Managing Grade Expectation
California student recently sued his school and teacher for earning grade of C+;see link below. How can we manage student grade expectation because everyone expects to make "A" even with mediocre performance?
http://abcnews.go.com/blogs/headlines/2012/07/calif-student-sues-teacher-district-over-c-grade/
Grace,
Specific and timely feedback is the standard. Specificity significantly enhances student learning.
Dr. S. David Vaillancourt
I would like to speak to the "grey area" here that Christopher has mentioned. The stronger my rubric the less shades of grey exist. I have found that when I am general in my assessment or feedback - I have opened up a grey area for the student. When I specifically state in the grading feedback that the points that have been deducted are for 1) mechanics - grammar and spelling 2) APA criteria not being adhered to 3) content - not substantive in discussion and analysis 4) format (no title page no abstract, no headings and have listed the actual points deducted for each - I have left no room for grey area.
Christopher,
You brought up many good points. Do you have an opinion about ways to enhance the objectivity? Thank you for your contribution.
Dr. S. David Vaillancourt
I agree that the rubric needs to be detailed and explain the grading. The difficulty is that in a lot of assignments there is still a high degree of subjectivity that enters into the equation. A math question has only one correct response. Open ended questions that are used to spark the conversation often have "shades of grey" elements that are still graded at the sole discretion of the instructor; and as long as we have these grey areas we will most likely have students who feel their work merits a higher grade. Assessments need to be more objective than subjective; in doing so the expectations may be more appropriately set and measured.
Austin,
Thank you very much for your several insightful contributions to this forum.
Dr. S. David Vaillancourt
Dr.
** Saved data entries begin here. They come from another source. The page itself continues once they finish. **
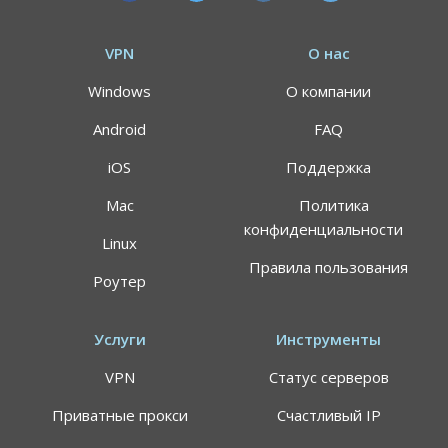
VPN
О нас
Windows
О компании
Android
FAQ
iOS
Поддержка
Mac
Политика
конфиденциальности
Linux
Правила пользования
Роутер
Услуги
Инструменты
VPN
Статус серверов
Приватные прокси
Счастливый IP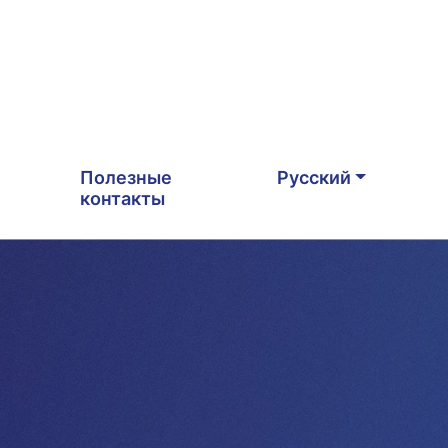
Полезные
Русский
контакты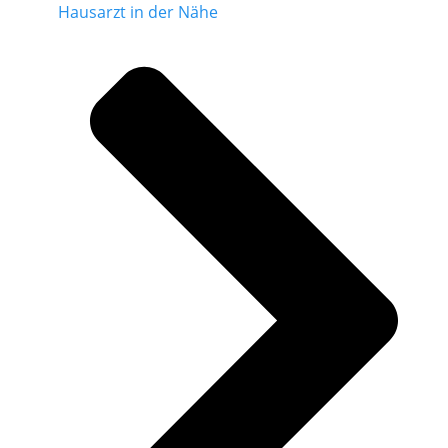
Hausarzt in der Nähe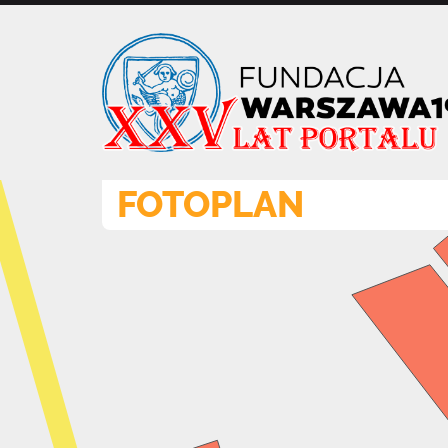
Przejdź
do
treści
FOTOPLAN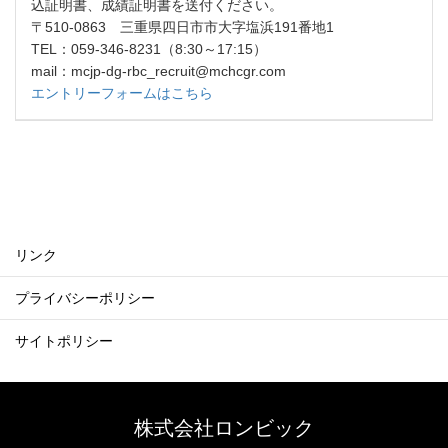
込証明書、成績証明書を送付ください。
〒510-0863 三重県四日市市大字塩浜191番地1
TEL：059-346-8231（8:30～17:15）
mail：mcjp-dg-rbc_recruit@mchcgr.com
エントリーフォームはこちら
リンク
プライバシーポリシー
サイトポリシー
株式会社ロンビック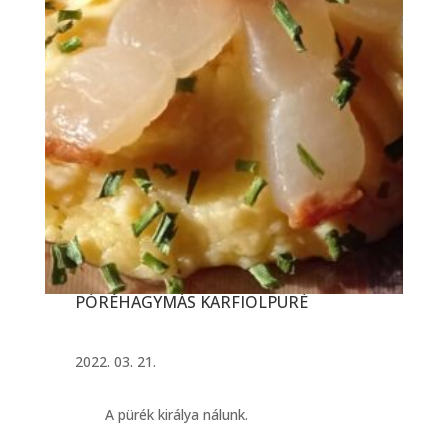
PÓRÉHAGYMÁS KARFIOLPÜRÉ
2022. 03. 21.
A pürék királya nálunk.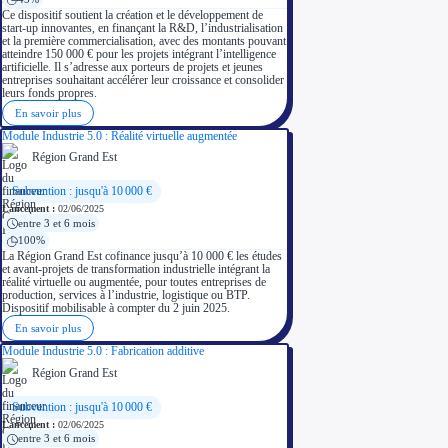
Ce dispositif soutient la création et le développement de
start-up innovantes, en finançant la R&D, l’industrialisation
et la première commercialisation, avec des montants pouvant
atteindre 150 000 € pour les projets intégrant l’intelligence
artificielle. Il s’adresse aux porteurs de projets et jeunes
entreprises souhaitant accélérer leur croissance et consolider
leurs fonds propres.
En savoir plus
Module Industrie 5.0 : Réalité virtuelle augmentée
Région Grand Est
Subvention : jusqu'à 10 000 €
Lancement :
02/06/2025
entre 3 et 6 mois
100%
La Région Grand Est cofinance jusqu’à 10 000 € les études
et avant-projets de transformation industrielle intégrant la
réalité virtuelle ou augmentée, pour toutes entreprises de
production, services à l’industrie, logistique ou BTP.
Dispositif mobilisable à compter du 2 juin 2025.
En savoir plus
Module Industrie 5.0 : Fabrication additive
Région Grand Est
Subvention : jusqu'à 10 000 €
Lancement :
02/06/2025
entre 3 et 6 mois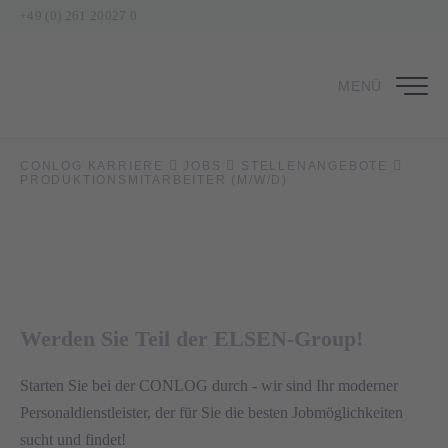
+49 (0) 261 20027 0
MENÜ
Produktionsmitarbeiter (m/w/d)
CONLOG KARRIERE
JOBS
STELLENANGEBOTE
PRODUKTIONSMITARBEITER (M/W/D)
in Bockenau
Werden Sie Teil der ELSEN-Group!
Starten Sie bei der CONLOG durch - wir sind Ihr moderner
Personaldienstleister, der für Sie die besten Jobmöglichkeiten
sucht und findet!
Vaillancourt.
Thank you for your very informative perspective on this very relevant academic topic.
Austin
Austin,
This is another of your VERY good discussion posting here that (IMHO) do not have singular, straightforward answers. My 'quick-n-dirty' answer to this one is that we continue to clearly document the rubric for each assignment and provide it to the students to accurately set expectation. Then when all of the 'experts' assisting in the case review the materials, there should be no question that the student's performance deserved the grade as it was assigned. The final answer is, of course, anyone can sue anyone for anything they desire in today's society, as long as the court deems the case to be reasonable for trial. Each individual case has to stand on its own merits.